╭─ Available data

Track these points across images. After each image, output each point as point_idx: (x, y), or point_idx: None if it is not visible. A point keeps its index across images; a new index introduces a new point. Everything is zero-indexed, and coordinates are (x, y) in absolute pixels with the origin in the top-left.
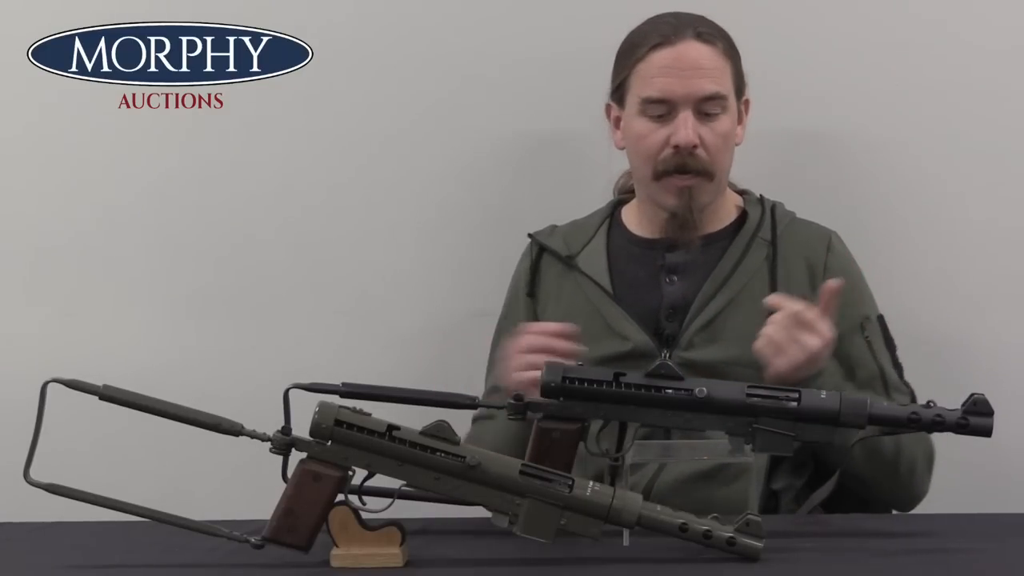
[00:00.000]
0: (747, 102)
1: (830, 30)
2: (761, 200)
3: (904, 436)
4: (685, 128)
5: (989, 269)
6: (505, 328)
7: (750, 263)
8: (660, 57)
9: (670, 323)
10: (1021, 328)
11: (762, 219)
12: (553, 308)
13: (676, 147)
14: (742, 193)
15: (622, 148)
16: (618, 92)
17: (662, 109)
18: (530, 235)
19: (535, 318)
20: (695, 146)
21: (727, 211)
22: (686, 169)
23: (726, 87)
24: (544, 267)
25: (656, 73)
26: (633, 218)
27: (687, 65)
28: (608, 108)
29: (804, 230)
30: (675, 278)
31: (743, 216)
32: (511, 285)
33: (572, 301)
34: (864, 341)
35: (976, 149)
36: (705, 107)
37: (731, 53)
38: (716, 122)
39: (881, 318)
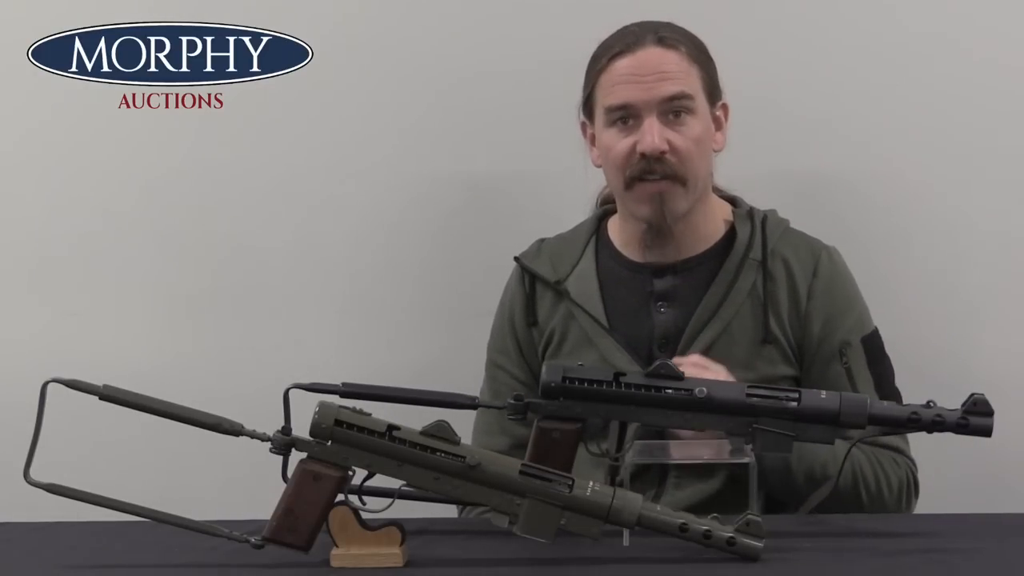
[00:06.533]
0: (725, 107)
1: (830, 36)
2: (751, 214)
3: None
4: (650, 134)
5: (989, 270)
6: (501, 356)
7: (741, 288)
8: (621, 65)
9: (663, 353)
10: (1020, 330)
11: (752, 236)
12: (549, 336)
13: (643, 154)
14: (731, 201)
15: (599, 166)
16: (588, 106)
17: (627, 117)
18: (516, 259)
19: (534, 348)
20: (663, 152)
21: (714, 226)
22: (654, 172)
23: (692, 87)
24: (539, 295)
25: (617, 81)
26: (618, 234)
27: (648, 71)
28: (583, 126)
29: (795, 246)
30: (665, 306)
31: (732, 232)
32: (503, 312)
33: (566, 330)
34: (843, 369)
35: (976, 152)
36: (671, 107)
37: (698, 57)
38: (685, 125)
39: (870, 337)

╰─
╭─ Available data

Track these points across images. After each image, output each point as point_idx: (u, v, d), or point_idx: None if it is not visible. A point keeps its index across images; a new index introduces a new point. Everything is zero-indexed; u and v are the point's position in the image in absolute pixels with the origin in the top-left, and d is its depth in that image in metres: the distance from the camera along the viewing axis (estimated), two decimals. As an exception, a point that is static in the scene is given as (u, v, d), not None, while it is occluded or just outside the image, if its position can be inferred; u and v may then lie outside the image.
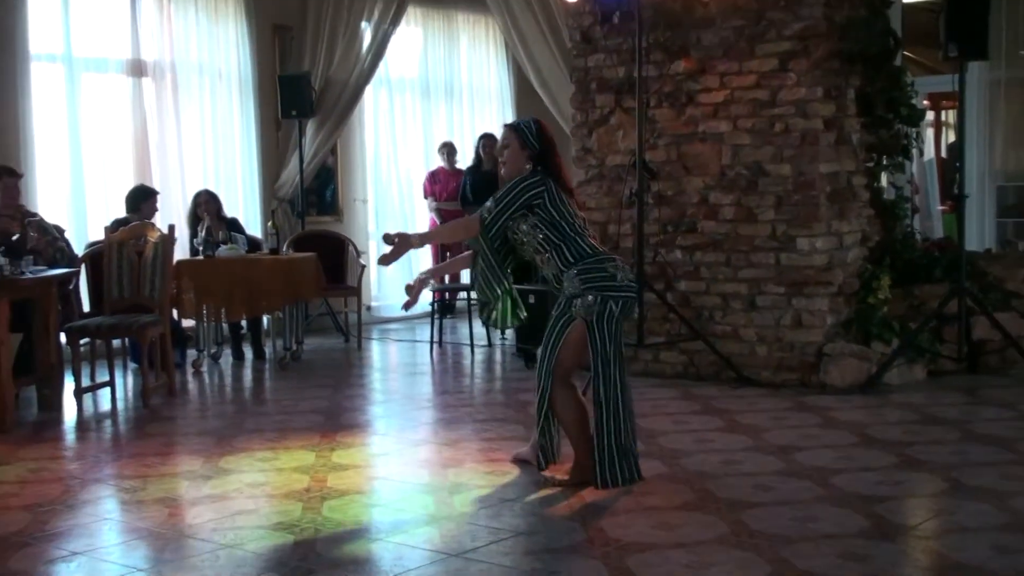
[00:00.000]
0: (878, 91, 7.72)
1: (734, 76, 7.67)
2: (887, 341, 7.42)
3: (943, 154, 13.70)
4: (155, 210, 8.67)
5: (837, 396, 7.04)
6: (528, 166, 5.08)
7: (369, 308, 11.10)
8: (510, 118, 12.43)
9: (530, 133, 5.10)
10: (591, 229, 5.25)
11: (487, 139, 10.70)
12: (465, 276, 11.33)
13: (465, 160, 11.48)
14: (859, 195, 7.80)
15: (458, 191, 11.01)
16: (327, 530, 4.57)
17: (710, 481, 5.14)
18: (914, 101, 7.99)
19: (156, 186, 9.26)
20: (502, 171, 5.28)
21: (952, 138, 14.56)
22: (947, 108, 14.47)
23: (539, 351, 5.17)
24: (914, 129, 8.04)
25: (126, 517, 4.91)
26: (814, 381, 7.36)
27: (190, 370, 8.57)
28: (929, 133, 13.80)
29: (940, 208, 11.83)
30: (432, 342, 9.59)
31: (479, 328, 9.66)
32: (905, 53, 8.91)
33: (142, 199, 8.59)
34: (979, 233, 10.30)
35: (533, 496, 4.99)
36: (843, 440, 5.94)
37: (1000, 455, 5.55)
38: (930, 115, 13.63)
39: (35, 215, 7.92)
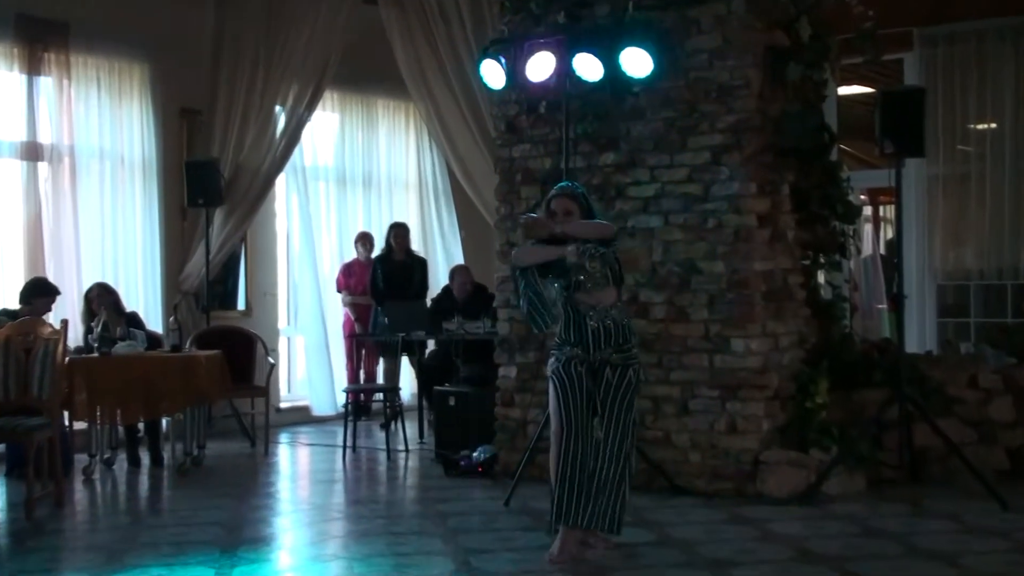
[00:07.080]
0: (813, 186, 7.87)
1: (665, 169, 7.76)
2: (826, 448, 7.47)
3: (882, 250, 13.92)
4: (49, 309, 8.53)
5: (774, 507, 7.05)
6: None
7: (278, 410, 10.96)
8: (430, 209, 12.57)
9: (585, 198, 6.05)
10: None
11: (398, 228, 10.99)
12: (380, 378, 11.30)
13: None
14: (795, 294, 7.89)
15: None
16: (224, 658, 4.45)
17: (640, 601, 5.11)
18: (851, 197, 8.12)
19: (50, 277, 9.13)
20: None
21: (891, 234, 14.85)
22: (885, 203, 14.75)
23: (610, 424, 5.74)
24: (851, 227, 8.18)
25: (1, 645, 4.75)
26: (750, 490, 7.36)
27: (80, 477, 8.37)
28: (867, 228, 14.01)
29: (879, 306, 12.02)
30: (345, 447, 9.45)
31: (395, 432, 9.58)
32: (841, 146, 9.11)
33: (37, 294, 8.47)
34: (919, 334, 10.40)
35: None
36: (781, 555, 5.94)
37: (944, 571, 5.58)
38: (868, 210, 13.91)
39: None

╰─

[The problem]: Your answer should consist of each line above in which "with" appears.

[Output below]:
Track these points across images. After each image, output each point as point_idx: (x, y), or point_idx: None if it is not visible. A point keeps its index across images; a new index introduces a new point. Everything is zero-indexed, and coordinates are (x, y) in absolute pixels with the origin in the top-left.
Track these points across images. After each image, output each point as point_idx: (u, v, d), or point_idx: None if it is not visible. A point keeps its index across images; a new index introduces a new point. Everything is zero-indexed; u and v are the point's position in the image in absolute pixels with the origin in the top-left, and d is its depth in that image in metres: the distance from the camera along the viewing axis (estimated), two decimals. As an exception, a point that is static in the scene is given as (u, v, d), not None, while it is occluded or just outside the image, if its position can be inferred; u and v may then lie outside the image.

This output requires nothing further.